## Exercise materials:
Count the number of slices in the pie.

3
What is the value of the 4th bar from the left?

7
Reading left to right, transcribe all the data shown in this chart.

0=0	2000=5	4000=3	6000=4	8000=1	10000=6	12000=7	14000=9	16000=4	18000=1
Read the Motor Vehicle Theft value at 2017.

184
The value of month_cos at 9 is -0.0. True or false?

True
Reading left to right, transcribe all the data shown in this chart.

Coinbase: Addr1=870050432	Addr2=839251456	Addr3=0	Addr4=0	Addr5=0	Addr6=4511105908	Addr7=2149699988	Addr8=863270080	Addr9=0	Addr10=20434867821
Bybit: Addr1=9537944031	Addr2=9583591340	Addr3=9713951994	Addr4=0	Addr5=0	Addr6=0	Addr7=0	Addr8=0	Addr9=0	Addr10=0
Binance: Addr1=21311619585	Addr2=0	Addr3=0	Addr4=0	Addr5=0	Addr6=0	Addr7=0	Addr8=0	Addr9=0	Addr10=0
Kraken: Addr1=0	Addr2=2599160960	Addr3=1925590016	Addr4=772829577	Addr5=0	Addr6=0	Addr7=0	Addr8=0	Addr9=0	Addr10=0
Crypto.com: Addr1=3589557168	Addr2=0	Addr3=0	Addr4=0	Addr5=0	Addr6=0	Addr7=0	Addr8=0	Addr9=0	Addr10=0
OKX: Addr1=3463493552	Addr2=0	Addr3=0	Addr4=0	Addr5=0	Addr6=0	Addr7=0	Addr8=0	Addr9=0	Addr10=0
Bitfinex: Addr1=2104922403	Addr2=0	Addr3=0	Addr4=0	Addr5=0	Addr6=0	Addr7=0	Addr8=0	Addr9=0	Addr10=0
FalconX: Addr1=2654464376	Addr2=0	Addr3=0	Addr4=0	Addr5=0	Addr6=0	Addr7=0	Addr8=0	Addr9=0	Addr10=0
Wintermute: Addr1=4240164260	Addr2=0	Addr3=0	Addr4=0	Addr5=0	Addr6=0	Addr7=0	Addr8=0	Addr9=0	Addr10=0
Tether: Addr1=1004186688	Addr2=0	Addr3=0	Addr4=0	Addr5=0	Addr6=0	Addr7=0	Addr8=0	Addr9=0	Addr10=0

## Your task:
Render the entries from their first line through the line containing "Read the Motor Vehicle Theft value at 2017.", both included, as a JSON list of strings with one string per line. Omit blank lines.

## Response for this exercise:
[
  "Count the number of slices in the pie.",
  "3",
  "What is the value of the 4th bar from the left?",
  "7",
  "Reading left to right, transcribe all the data shown in this chart.",
  "0=0\t2000=5\t4000=3\t6000=4\t8000=1\t10000=6\t12000=7\t14000=9\t16000=4\t18000=1",
  "Read the Motor Vehicle Theft value at 2017."
]